Write out the records in full and without alteration, setting aside their pictures.
============
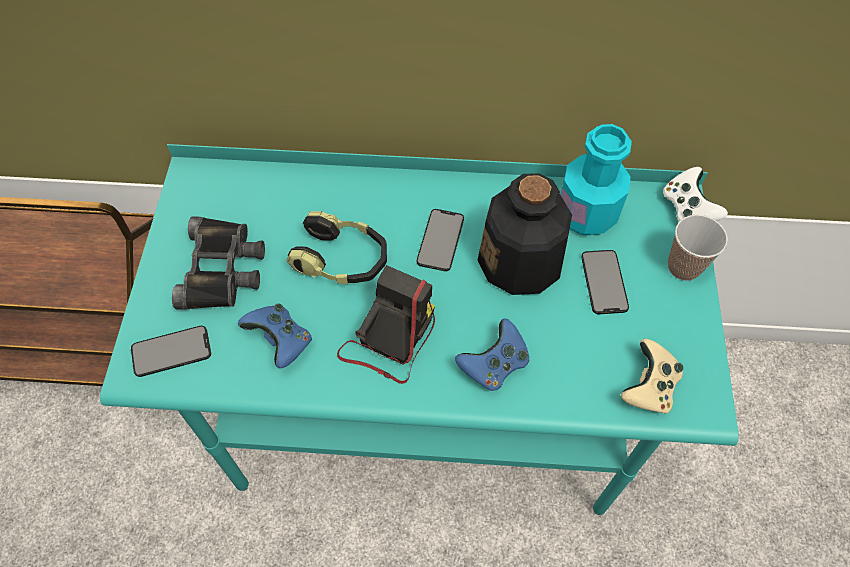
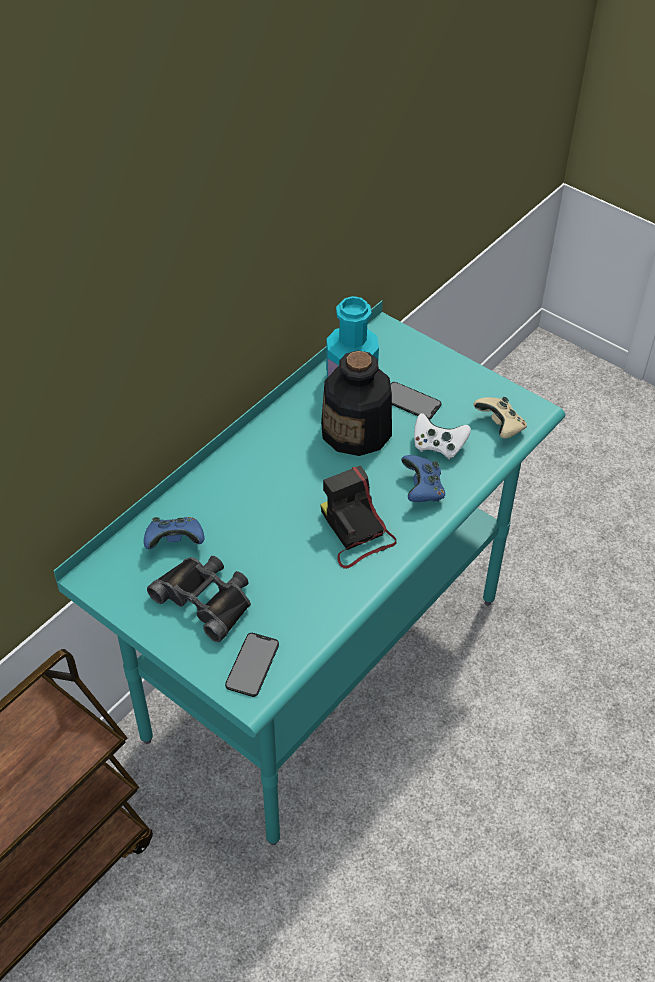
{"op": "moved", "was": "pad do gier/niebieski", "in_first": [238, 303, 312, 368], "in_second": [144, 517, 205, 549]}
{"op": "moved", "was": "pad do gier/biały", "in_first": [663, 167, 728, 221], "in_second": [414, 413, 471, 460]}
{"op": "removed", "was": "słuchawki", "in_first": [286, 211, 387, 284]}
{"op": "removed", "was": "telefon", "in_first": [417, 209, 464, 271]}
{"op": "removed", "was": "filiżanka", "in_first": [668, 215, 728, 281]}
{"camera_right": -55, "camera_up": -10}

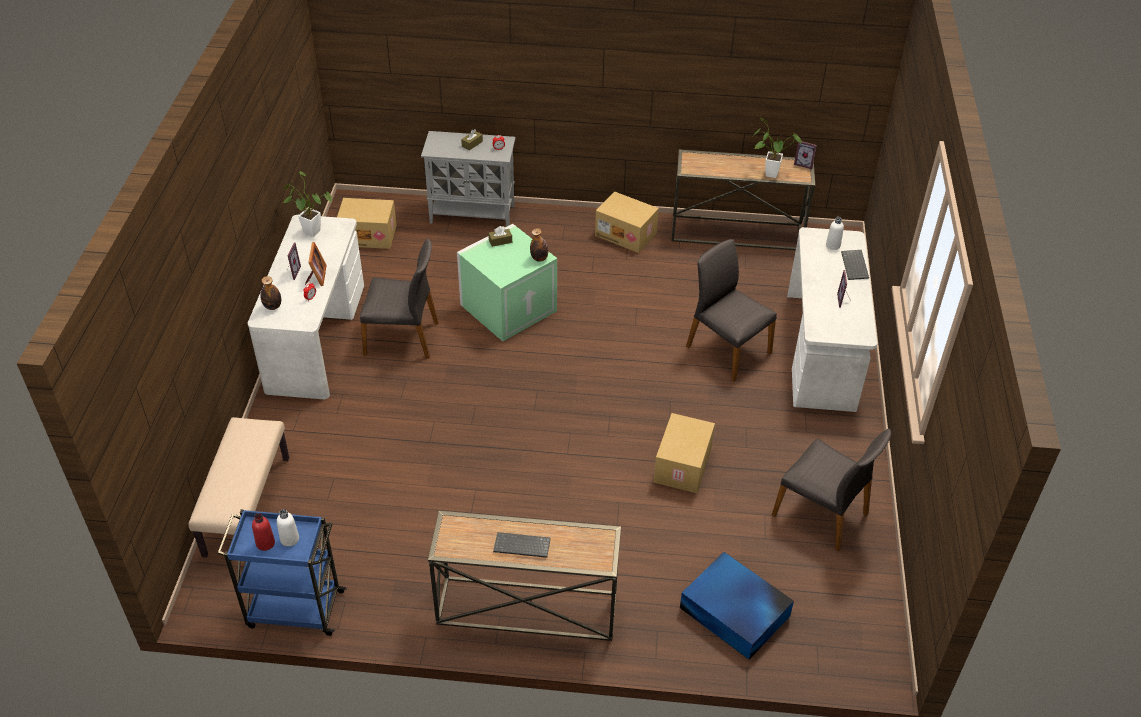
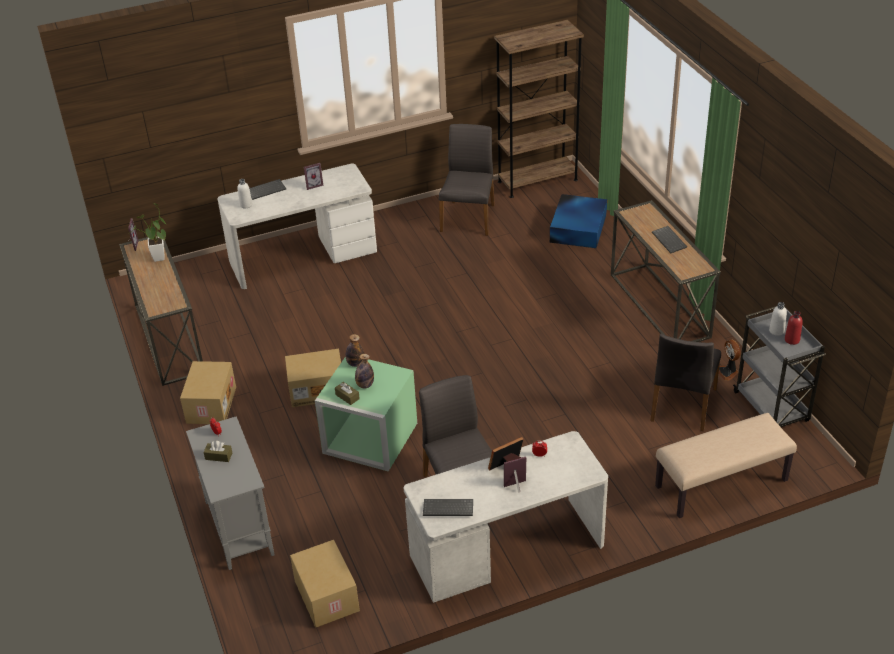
{"op": "moved", "was": "karton", "in_first": [654, 413, 715, 493], "in_second": [285, 349, 341, 407]}
{"op": "moved", "was": "butelka", "in_first": [260, 276, 281, 310], "in_second": [355, 354, 374, 388]}
{"op": "replaced", "was": "roślina doniczkowa", "now": "klawiatura", "in_first": [283, 171, 332, 237], "in_second": [423, 499, 473, 516]}
{"op": "added", "now": "regał/brązowy", "in_second": [494, 20, 584, 198]}
{"op": "moved", "was": "krzesło/szary", "in_first": [686, 239, 777, 382], "in_second": [650, 334, 721, 431]}
{"op": "added", "now": "wentylator", "in_second": [719, 340, 741, 381]}
{"op": "recoloured", "was": "wózek/niebieski", "now": "wózek/szary", "in_first": [217, 509, 347, 636], "in_second": [733, 306, 826, 427]}
{"camera_right": -115, "camera_up": -5}

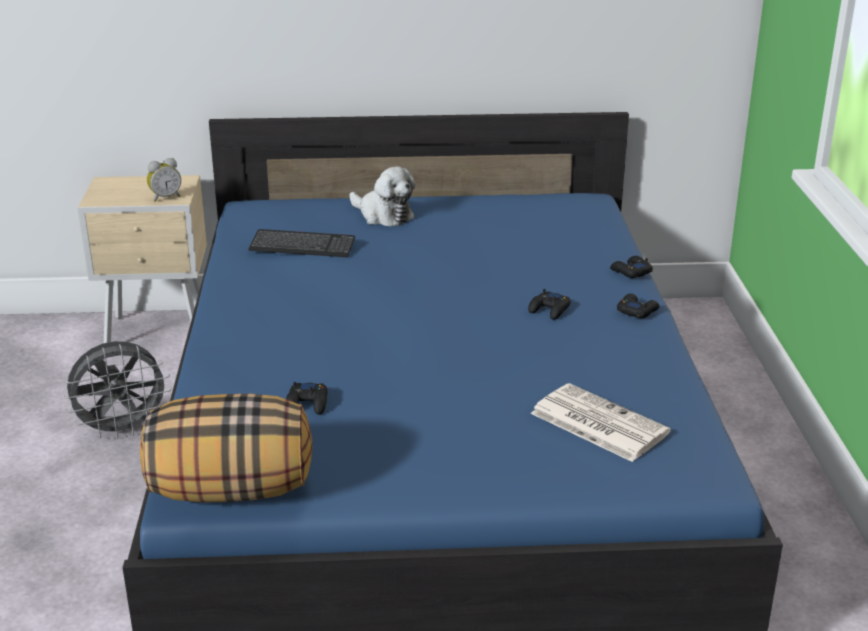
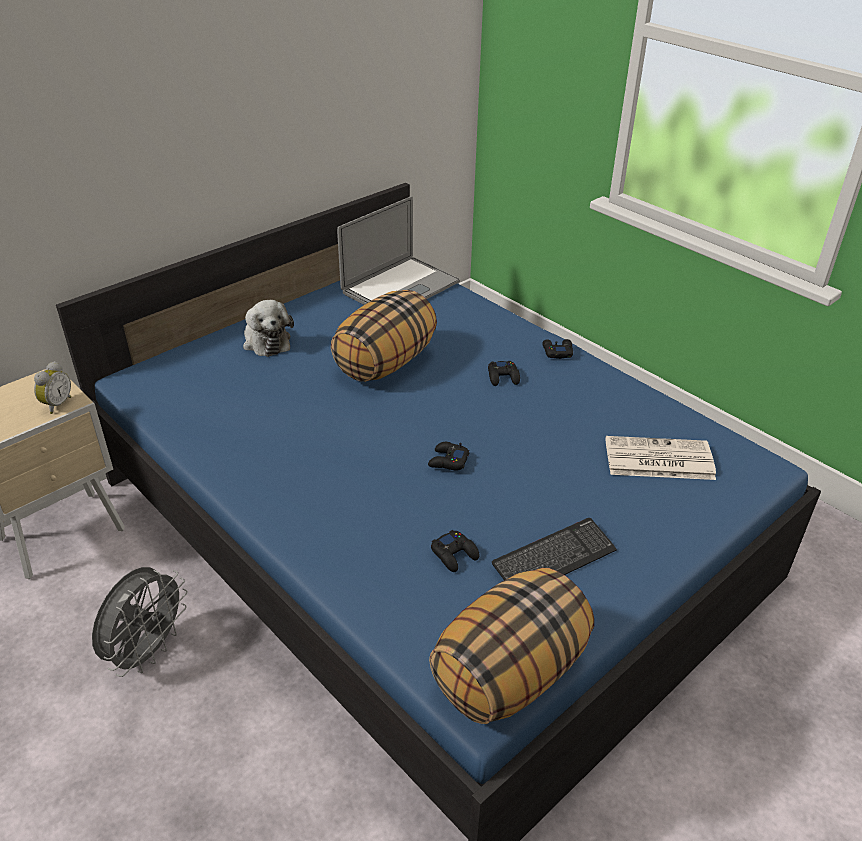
{"op": "turned", "was": "pluszak", "in_first": [349, 166, 416, 226], "in_second": [243, 300, 294, 357], "clockwise": 60}
{"op": "added", "now": "poduszka", "in_second": [331, 290, 437, 382]}
{"op": "added", "now": "laptop", "in_second": [337, 196, 460, 305]}
{"op": "moved", "was": "pad do gier/czarny", "in_first": [610, 256, 653, 278], "in_second": [428, 442, 469, 471]}
{"op": "moved", "was": "klawiatura", "in_first": [248, 229, 355, 257], "in_second": [492, 518, 617, 580]}
{"camera_right": -40, "camera_up": 10}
============
RESPONSE TO THIS EXERCISE »
{"op": "moved", "was": "pad do gier/niebieski", "in_first": [238, 303, 312, 368], "in_second": [144, 517, 205, 549]}
{"op": "moved", "was": "pad do gier/biały", "in_first": [663, 167, 728, 221], "in_second": [414, 413, 471, 460]}
{"op": "removed", "was": "słuchawki", "in_first": [286, 211, 387, 284]}
{"op": "removed", "was": "telefon", "in_first": [417, 209, 464, 271]}
{"op": "removed", "was": "filiżanka", "in_first": [668, 215, 728, 281]}
{"camera_right": -55, "camera_up": -10}

{"op": "moved", "was": "karton", "in_first": [654, 413, 715, 493], "in_second": [285, 349, 341, 407]}
{"op": "moved", "was": "butelka", "in_first": [260, 276, 281, 310], "in_second": [355, 354, 374, 388]}
{"op": "replaced", "was": "roślina doniczkowa", "now": "klawiatura", "in_first": [283, 171, 332, 237], "in_second": [423, 499, 473, 516]}
{"op": "added", "now": "regał/brązowy", "in_second": [494, 20, 584, 198]}
{"op": "moved", "was": "krzesło/szary", "in_first": [686, 239, 777, 382], "in_second": [650, 334, 721, 431]}
{"op": "added", "now": "wentylator", "in_second": [719, 340, 741, 381]}
{"op": "recoloured", "was": "wózek/niebieski", "now": "wózek/szary", "in_first": [217, 509, 347, 636], "in_second": [733, 306, 826, 427]}
{"camera_right": -115, "camera_up": -5}

{"op": "turned", "was": "pluszak", "in_first": [349, 166, 416, 226], "in_second": [243, 300, 294, 357], "clockwise": 60}
{"op": "added", "now": "poduszka", "in_second": [331, 290, 437, 382]}
{"op": "added", "now": "laptop", "in_second": [337, 196, 460, 305]}
{"op": "moved", "was": "pad do gier/czarny", "in_first": [610, 256, 653, 278], "in_second": [428, 442, 469, 471]}
{"op": "moved", "was": "klawiatura", "in_first": [248, 229, 355, 257], "in_second": [492, 518, 617, 580]}
{"camera_right": -40, "camera_up": 10}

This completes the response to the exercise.